Sonntag, 15. November 2009

Der kleine Unterschied


Warum verbot die portugiesische Justiz das Buch von Goncalo Amaral? Nur Monate vorher wurden die Akten des Falles Madeleine McCann von derselben portugiesischen Justiz an die gesamte Weltpresse per DVD verteilt und sind mitlerweile Bestandteil jedes Forums, das etwas auf sich hält zu diesem Thema. Die Ergebnisse der vorläufigen Untersuchung sind im Internet für jeden erreichbar, der Bericht von Tavares de Almeida der aufs Deutlichste die Verstrickung der Eltern benennt, wurde bewusst unters Volk gestreut. Die Aussagen von Martin Smith sind jedem bekannt, der sich mit dem Fall befasst...

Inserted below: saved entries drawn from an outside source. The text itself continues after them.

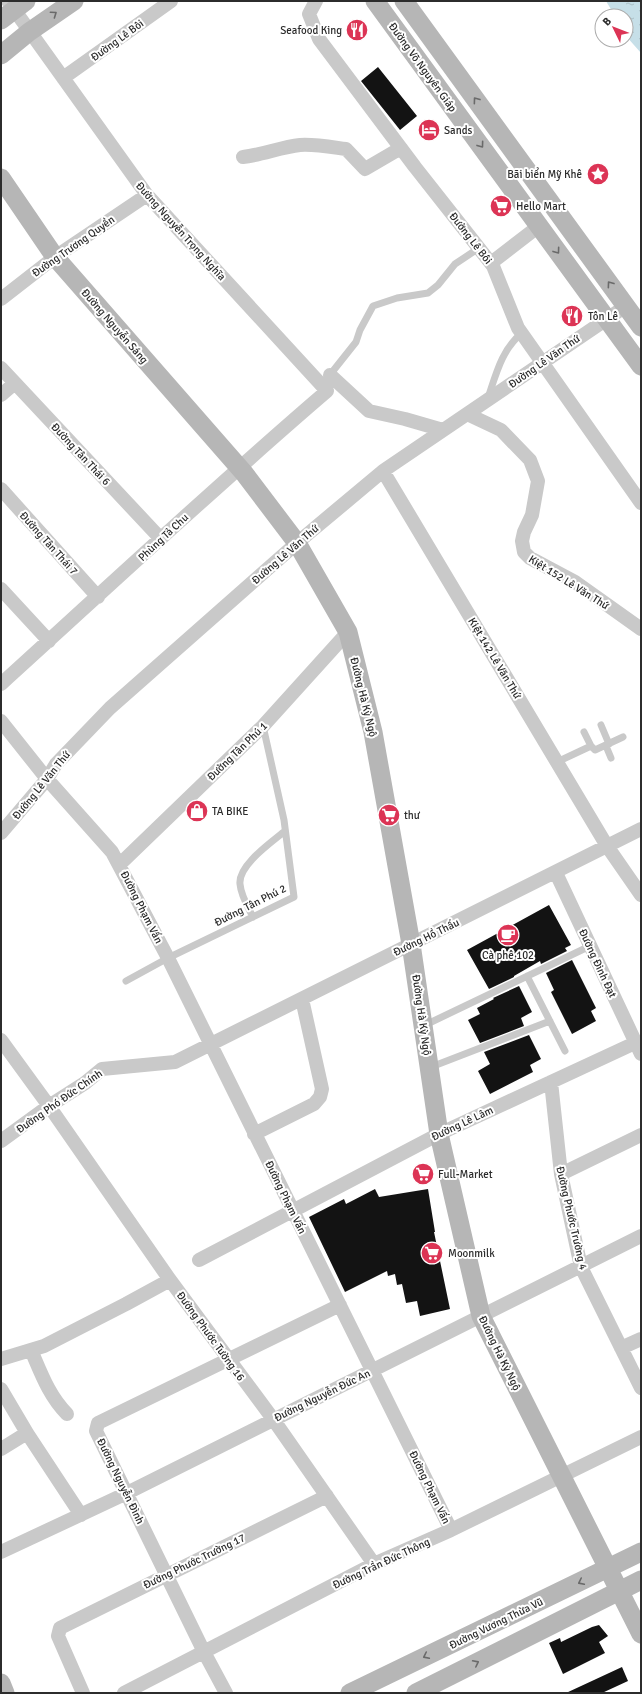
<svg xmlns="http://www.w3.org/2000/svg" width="642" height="1694" font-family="Signika,sans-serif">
  <defs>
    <pattern id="water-ripples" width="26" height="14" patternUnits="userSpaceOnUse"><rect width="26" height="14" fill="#c6dfe8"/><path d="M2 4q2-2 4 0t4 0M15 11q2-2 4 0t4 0" fill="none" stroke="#aac0c7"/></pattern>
  </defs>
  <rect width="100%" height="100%" fill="#fff"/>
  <path fill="url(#water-ripples)" d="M 606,1 L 641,1 L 641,53 L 626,36 L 626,16 L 615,16 Z"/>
  <path fill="#131313" d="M 378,67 L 417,116 L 400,130 L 361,81 Z
    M 549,905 L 571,945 L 565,948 L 567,951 L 541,964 L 540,961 L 514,976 L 514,977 L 489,989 L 467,950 Z
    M 572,960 L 596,1008 L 591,1011 L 596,1021 L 572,1034 L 551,992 L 554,990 L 546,973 Z
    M 519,986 L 532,1012 L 521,1018 L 524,1026 L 480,1043 L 468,1020 L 480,1014 L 477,1008 L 494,999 L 493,998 Z
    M 529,1035 L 541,1059 L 530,1065 L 533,1072 L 490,1094 L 478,1071 L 490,1064 L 484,1052 Z
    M 426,1167 L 430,1182 L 419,1185 L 416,1170 Z
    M 375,1189 L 379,1197 L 428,1189 L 435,1232 L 434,1232 L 450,1309 L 420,1316 L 417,1301 L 406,1303 L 402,1284 L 397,1285 L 395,1274 L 388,1276 L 387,1271 L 345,1292 L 309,1217 L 344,1199 L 346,1204 Z
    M 599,1625 L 608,1636 L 599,1642 L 605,1653 L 563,1674 L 549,1643 L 560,1638 L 561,1642 L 592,1627 Z
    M 622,1667 L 628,1681 L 602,1693 L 566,1693 Z"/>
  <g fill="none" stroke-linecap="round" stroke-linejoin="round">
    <path stroke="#c9c9c9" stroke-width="7" d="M 329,376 L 356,342 L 360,330 L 373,306 L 397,298 L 428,293 L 438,285 L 455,264 L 479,248
      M 488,398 C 496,374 502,349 522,333
      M 601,725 L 609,744
      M 591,746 L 595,750 L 623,737
      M 606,746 L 611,758
      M 557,762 L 591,746 L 584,732
      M 253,917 C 248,907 241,896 240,884 C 238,865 272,842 285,831
      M 527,976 L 565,1051
      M 126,981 L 168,958 L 294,897 L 284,820 L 263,726
      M 423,1026 L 590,946
      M 431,1067 L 550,1021"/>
    <path stroke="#c9c9c9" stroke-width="14" d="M 316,1 L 309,14 L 319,39 L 415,167 L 493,266 L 518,328 L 641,503
      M 63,78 L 171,1
      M 243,157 C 262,155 281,147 300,145 C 315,144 331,147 346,149 L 365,169 L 401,148
      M 491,263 L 539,226
      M 1,299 L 55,257 L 147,195
      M 1,368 L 161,539
      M 330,375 L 369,411 L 405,419 L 443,430
      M 1,395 L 15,383
      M 467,414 L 501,430 L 530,460 L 538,481 L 532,515 L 524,532 L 522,541 L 524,552 L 530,558 L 575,582 L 641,629
      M 383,471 L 607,846 L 641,895
      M 1,489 L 98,597
      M 1,589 L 49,641
      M 1,684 C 109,586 216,486 327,391 L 147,195 L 8,1
      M 1,721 L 47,779 L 112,852 L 168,958 L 451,1530
      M 1,833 L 47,779 L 56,764 L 110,708 L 297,543 L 383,471 L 626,306
      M 120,864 L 263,726 L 348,632
      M 556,873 L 641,1054
      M 1,1040 L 49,1106 L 170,1280 L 273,1419 L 374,1564
      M 551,1082 L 561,1174 L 581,1267 L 641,1388
      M 254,1134 L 314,1104 L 320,1097 L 322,1089 L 302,999
      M 1,1141 L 49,1106 L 85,1083 L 102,1069 L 175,1062 L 641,829
      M 561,1174 L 641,1135
      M 199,1260 L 439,1134 L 635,1043
      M 621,1348 L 641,1339
      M 31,1350 C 41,1373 49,1396 67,1414
      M 1,1359 L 44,1346 L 126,1304 L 170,1280
      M 1,1389 L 27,1433 L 81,1515
      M 1,1449 L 27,1433
      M 1,1552 L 127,1493 L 641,1236
      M 83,1693 L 58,1636 L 60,1628 L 327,1496
      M 124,1693 L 374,1564 L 451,1530 L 641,1437
      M 226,1693 L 204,1652 L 96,1431 L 98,1423 L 340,1305"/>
    <path stroke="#b6b6b6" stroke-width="19" d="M 375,1 L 641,366
      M 404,1 L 641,327
      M 1,20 L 26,1
      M 1,55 L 29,32 L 74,1
      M 1,178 L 55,257 L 244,473 L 297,543 L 348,632 L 373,732 L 411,944 L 439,1134 L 481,1316 L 641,1634
      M 1,1683 L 5,1693
      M 350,1693 L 641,1552
      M 416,1693 L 641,1580"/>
  </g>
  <defs><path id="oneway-chevron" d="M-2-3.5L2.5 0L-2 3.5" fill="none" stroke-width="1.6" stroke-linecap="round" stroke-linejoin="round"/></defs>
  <g stroke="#6a6a6a">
    <use href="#oneway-chevron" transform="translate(54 14) rotate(-35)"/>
    <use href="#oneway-chevron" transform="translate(476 100) rotate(-126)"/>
    <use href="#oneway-chevron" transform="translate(481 145) rotate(54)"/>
    <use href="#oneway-chevron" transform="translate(557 251) rotate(54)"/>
    <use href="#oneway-chevron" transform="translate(610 284) rotate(-126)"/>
    <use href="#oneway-chevron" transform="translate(581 1582) rotate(154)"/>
    <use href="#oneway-chevron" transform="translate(426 1656) rotate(154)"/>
    <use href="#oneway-chevron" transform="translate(476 1663) rotate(-27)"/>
  </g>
  <defs>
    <g id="restaurant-disc" transform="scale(1.15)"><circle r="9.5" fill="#dc3455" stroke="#fff"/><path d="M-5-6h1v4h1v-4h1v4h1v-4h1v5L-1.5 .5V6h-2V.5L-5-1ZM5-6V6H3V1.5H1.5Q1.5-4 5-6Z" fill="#fff"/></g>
    <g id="hotel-disc" transform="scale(1.15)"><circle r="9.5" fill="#dc3455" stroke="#fff"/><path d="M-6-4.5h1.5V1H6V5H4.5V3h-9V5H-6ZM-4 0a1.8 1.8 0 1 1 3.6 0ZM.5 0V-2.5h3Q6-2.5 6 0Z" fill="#fff"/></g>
    <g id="sight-disc" transform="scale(1.15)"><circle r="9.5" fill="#dc3455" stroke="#fff"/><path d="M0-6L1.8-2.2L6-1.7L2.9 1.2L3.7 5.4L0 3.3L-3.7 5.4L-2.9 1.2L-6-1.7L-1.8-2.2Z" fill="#fff"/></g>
    <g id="supermarket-disc" transform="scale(1.15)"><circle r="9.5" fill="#dc3455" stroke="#fff"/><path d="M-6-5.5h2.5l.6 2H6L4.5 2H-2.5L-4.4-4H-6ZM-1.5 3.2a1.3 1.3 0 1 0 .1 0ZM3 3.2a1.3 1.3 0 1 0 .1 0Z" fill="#fff"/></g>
    <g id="shop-disc" transform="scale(1.15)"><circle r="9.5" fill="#dc3455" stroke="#fff"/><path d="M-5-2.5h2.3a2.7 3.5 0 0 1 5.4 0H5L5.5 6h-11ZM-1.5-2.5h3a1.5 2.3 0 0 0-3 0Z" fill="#fff"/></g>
    <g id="cafe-disc" transform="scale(1.15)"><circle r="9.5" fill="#dc3455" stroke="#fff"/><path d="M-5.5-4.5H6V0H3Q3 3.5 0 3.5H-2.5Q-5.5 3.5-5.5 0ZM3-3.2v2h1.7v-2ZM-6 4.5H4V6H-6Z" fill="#fff"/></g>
  </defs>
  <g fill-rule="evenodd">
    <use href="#restaurant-disc" x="357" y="30"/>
    <use href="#hotel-disc" x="429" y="130"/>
    <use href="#sight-disc" x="598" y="174"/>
    <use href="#supermarket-disc" x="501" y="206"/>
    <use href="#restaurant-disc" x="572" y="316"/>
    <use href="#shop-disc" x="197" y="811"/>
    <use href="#supermarket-disc" x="389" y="815"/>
    <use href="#cafe-disc" x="508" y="935"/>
    <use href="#supermarket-disc" x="423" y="1174"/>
    <use href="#supermarket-disc" x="432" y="1253"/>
  </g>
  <g text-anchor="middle" stroke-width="4" stroke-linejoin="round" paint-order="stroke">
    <g font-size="11" fill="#2c2c2c" stroke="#fff" text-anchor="start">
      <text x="342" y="34" text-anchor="end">Seafood King</text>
      <text x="444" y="134">Sands</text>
      <text x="582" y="178" text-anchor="end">Bãi biển Mỹ Khê</text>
      <text x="516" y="210">Hello Mart</text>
      <text x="588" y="320">Tôn Lê</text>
      <text x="212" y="815">TA BIKE</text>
      <text x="404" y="819">thư</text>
      <text x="508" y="959" text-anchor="middle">Cà phê 102</text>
      <text x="438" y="1178">Full-Market</text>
      <text x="448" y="1257">Moonmilk</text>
    </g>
    <g font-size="11" fill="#2c2c2c" stroke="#fff">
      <text transform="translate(117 40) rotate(-36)" y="4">Đường Lê Bôi</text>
      <text transform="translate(423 67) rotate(54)" y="4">Đường Võ Nguyên Giáp</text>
      <text transform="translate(181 231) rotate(48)" y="4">Đường Nguyễn Trọng Nghĩa</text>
      <text transform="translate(471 238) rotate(52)" y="4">Đường Lê Bôi</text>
      <text transform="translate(73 246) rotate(-35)" y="4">Đường Trương Quyền</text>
      <text transform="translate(115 326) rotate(49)" y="4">Đường Nguyễn Sáng</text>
      <text transform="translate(544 361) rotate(-35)" y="4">Đường Lê Văn Thứ</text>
      <text transform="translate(81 454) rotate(47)" y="4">Đường Tân Thái 6</text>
      <text transform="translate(163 537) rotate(-43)" y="4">Phùng Tả Chu</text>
      <text transform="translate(49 543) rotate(48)" y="4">Đường Tân Thái 7</text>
      <text transform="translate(285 554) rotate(-41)" y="4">Đường Lê Văn Thứ</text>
      <text transform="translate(569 582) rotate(32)" y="4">Kiệt 152 Lê Văn Thứ</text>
      <text transform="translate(495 658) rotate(59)" y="4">Kiệt 142 Lê Văn Thứ</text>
      <text transform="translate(364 697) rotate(76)" y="4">Đường Hà Kỳ Ngộ</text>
      <text transform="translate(237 751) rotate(-44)" y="4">Đường Tân Phú 1</text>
      <text transform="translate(41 785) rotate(-51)" y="4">Đường Lê Văn Thứ</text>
      <text transform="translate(250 905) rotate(-27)" y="4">Đường Tân Phú 2</text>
      <text transform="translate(142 907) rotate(63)" y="4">Đường Phạm Vấn</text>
      <text transform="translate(426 937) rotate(-26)" y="4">Đường Hồ Thấu</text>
      <text transform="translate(598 963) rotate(65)" y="4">Đường Đinh Đạt</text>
      <text transform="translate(422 1015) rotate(82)" y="4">Đường Hà Kỳ Ngộ</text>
      <text transform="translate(59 1101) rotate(-35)" y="4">Đường Phó Đức Chính</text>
      <text transform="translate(462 1123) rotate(-25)" y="4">Đường Lê Lâm</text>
      <text transform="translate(286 1197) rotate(64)" y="4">Đường Phạm Vấn</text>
      <text transform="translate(572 1218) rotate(77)" y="4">Đường Phước Trường 4</text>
      <text transform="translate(211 1336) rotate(54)" y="4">Đường Phước Tường 16</text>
      <text transform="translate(500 1353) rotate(64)" y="4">Đường Hà Kỳ Ngộ</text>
      <text transform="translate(322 1395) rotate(-26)" y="4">Đường Nguyễn Đức An</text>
      <text transform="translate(121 1481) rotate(64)" y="4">Đường Nguyễn Đình</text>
      <text transform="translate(430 1487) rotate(64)" y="4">Đường Phạm Vấn</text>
      <text transform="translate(194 1561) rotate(-26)" y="4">Đường Phước Trường 17</text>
      <text transform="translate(381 1563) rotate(-25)" y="4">Đường Trần Đức Thông</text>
      <text transform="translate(496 1623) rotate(-26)" y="4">Đường Vương Thừa Vũ</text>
    </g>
  </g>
  <rect width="642" height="1694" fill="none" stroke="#2c2c2c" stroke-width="4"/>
  <g transform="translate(614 28) rotate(313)"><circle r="19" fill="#ffffff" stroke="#ababab"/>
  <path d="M0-3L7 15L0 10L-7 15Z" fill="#dc3455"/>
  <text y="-6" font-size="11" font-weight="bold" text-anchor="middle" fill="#2c2c2c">B</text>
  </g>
</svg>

Warum also dieses Urteil, das es Goncalo Amaral verbietet diese Thesen zu verbreiten und sein Buch verbietet? Was steht in dem Buch, "Die Wahrheit über die Lüge", das Gottseidank noch fürs Weihnachtsgeschäft bei Amazon.de erhältlich ist, das nicht im Untersuchungsbericht bereits erwähnt wird? Wo liegt der kleine Unterschied?

22. Kapitel - Seite 228

...Aus Großbritannien trafen noch Mitteilungen anderer Art ein. Der britische Premierminister hatte sich telefonisch mit Stuart Prior, Leiter der Polizei von Leicestershire, in Verbindung gesetzt, und ihn gefragt, ob er die Ablösung des Ermittlungsleiters bestätigen könnte. Den Grund für dieses ungewöhnliche Interesse des britischen Premierministers an einem unbedeutenden portugiesischen Beamten des Öffentlichen Dienstes kennen wir nicht. Auch möchten wir nicht glauben, was sich anlässlich der Unterzeichnung des "Vertrags von Lissabon" hinter den Kulissen abgespielt hat, wo das Hauptanliegen desselben Premierministers die nochmalige ausdrückliche Bestätigung der Ablösung des Ermittlungsleiters gewesen ist, bevor dieser sich dem Akt der Unterzeichnung des Vertrages zuwandte. Ganz sicher nicht mehr als bloße Gerüchte.....
Nachdem vor ein paar Tagen die Untersuchung im Fall Freeport von den Briten unter fadenscheinigsten Gründen eingestellt wurde, hält sich in Portugal hartnäckig das Gerücht, das dies ein Zugeständnis an die Portugiesen war, damit der Fall Madeleine dort trotz massiver Eingaben nicht wiederaufgerollt wird.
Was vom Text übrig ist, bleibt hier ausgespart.